■ Written problem ■
Reproduce all of the lines below without any alteration.

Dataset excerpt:
☆ ☆ ☆ ☆

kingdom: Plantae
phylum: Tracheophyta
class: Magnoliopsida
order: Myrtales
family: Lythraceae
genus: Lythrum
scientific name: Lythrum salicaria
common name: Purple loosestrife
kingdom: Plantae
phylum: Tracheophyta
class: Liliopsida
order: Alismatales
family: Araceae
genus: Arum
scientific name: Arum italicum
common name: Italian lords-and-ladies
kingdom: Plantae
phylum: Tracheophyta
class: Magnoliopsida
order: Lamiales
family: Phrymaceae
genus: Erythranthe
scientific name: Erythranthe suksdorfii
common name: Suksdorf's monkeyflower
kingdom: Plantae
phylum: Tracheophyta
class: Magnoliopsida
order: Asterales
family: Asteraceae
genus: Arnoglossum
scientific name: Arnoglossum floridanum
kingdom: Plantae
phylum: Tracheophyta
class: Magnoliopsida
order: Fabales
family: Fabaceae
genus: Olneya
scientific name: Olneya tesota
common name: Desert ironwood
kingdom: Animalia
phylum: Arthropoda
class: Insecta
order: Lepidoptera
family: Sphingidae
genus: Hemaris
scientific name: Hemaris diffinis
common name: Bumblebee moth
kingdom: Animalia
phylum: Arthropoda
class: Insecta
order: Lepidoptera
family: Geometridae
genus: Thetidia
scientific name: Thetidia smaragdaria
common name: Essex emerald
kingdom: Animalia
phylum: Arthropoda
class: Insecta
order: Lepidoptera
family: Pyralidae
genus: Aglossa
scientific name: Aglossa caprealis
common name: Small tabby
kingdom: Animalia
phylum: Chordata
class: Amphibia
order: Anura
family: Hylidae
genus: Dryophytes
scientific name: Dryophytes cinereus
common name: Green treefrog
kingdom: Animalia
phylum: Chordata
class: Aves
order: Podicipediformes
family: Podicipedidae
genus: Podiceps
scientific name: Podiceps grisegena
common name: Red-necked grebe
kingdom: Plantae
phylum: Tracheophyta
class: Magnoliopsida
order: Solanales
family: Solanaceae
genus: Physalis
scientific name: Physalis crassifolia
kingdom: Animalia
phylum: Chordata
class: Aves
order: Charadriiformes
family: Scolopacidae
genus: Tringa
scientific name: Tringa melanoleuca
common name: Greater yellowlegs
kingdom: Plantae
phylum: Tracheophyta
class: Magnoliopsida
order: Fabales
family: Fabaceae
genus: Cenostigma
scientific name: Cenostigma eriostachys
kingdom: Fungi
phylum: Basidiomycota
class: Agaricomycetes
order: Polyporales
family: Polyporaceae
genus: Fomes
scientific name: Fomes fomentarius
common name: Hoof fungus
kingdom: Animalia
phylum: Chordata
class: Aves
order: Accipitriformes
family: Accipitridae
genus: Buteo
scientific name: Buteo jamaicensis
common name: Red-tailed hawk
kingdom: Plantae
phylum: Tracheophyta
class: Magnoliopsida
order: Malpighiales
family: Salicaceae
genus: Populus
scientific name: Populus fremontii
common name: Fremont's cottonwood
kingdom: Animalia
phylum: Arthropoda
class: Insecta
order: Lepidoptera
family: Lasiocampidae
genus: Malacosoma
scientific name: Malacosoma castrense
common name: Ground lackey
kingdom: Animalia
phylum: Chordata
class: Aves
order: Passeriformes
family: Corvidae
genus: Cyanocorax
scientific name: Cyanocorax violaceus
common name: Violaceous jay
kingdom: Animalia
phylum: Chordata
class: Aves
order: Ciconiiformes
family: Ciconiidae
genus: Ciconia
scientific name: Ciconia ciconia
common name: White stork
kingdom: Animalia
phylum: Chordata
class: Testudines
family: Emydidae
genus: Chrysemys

☆ ☆ ☆ ☆

■ Written reply ■
kingdom: Plantae
phylum: Tracheophyta
class: Magnoliopsida
order: Myrtales
family: Lythraceae
genus: Lythrum
scientific name: Lythrum salicaria
common name: Purple loosestrife
kingdom: Plantae
phylum: Tracheophyta
class: Liliopsida
order: Alismatales
family: Araceae
genus: Arum
scientific name: Arum italicum
common name: Italian lords-and-ladies
kingdom: Plantae
phylum: Tracheophyta
class: Magnoliopsida
order: Lamiales
family: Phrymaceae
genus: Erythranthe
scientific name: Erythranthe suksdorfii
common name: Suksdorf's monkeyflower
kingdom: Plantae
phylum: Tracheophyta
class: Magnoliopsida
order: Asterales
family: Asteraceae
genus: Arnoglossum
scientific name: Arnoglossum floridanum
kingdom: Plantae
phylum: Tracheophyta
class: Magnoliopsida
order: Fabales
family: Fabaceae
genus: Olneya
scientific name: Olneya tesota
common name: Desert ironwood
kingdom: Animalia
phylum: Arthropoda
class: Insecta
order: Lepidoptera
family: Sphingidae
genus: Hemaris
scientific name: Hemaris diffinis
common name: Bumblebee moth
kingdom: Animalia
phylum: Arthropoda
class: Insecta
order: Lepidoptera
family: Geometridae
genus: Thetidia
scientific name: Thetidia smaragdaria
common name: Essex emerald
kingdom: Animalia
phylum: Arthropoda
class: Insecta
order: Lepidoptera
family: Pyralidae
genus: Aglossa
scientific name: Aglossa caprealis
common name: Small tabby
kingdom: Animalia
phylum: Chordata
class: Amphibia
order: Anura
family: Hylidae
genus: Dryophytes
scientific name: Dryophytes cinereus
common name: Green treefrog
kingdom: Animalia
phylum: Chordata
class: Aves
order: Podicipediformes
family: Podicipedidae
genus: Podiceps
scientific name: Podiceps grisegena
common name: Red-necked grebe
kingdom: Plantae
phylum: Tracheophyta
class: Magnoliopsida
order: Solanales
family: Solanaceae
genus: Physalis
scientific name: Physalis crassifolia
kingdom: Animalia
phylum: Chordata
class: Aves
order: Charadriiformes
family: Scolopacidae
genus: Tringa
scientific name: Tringa melanoleuca
common name: Greater yellowlegs
kingdom: Plantae
phylum: Tracheophyta
class: Magnoliopsida
order: Fabales
family: Fabaceae
genus: Cenostigma
scientific name: Cenostigma eriostachys
kingdom: Fungi
phylum: Basidiomycota
class: Agaricomycetes
order: Polyporales
family: Polyporaceae
genus: Fomes
scientific name: Fomes fomentarius
common name: Hoof fungus
kingdom: Animalia
phylum: Chordata
class: Aves
order: Accipitriformes
family: Accipitridae
genus: Buteo
scientific name: Buteo jamaicensis
common name: Red-tailed hawk
kingdom: Plantae
phylum: Tracheophyta
class: Magnoliopsida
order: Malpighiales
family: Salicaceae
genus: Populus
scientific name: Populus fremontii
common name: Fremont's cottonwood
kingdom: Animalia
phylum: Arthropoda
class: Insecta
order: Lepidoptera
family: Lasiocampidae
genus: Malacosoma
scientific name: Malacosoma castrense
common name: Ground lackey
kingdom: Animalia
phylum: Chordata
class: Aves
order: Passeriformes
family: Corvidae
genus: Cyanocorax
scientific name: Cyanocorax violaceus
common name: Violaceous jay
kingdom: Animalia
phylum: Chordata
class: Aves
order: Ciconiiformes
family: Ciconiidae
genus: Ciconia
scientific name: Ciconia ciconia
common name: White stork
kingdom: Animalia
phylum: Chordata
class: Testudines
family: Emydidae
genus: Chrysemys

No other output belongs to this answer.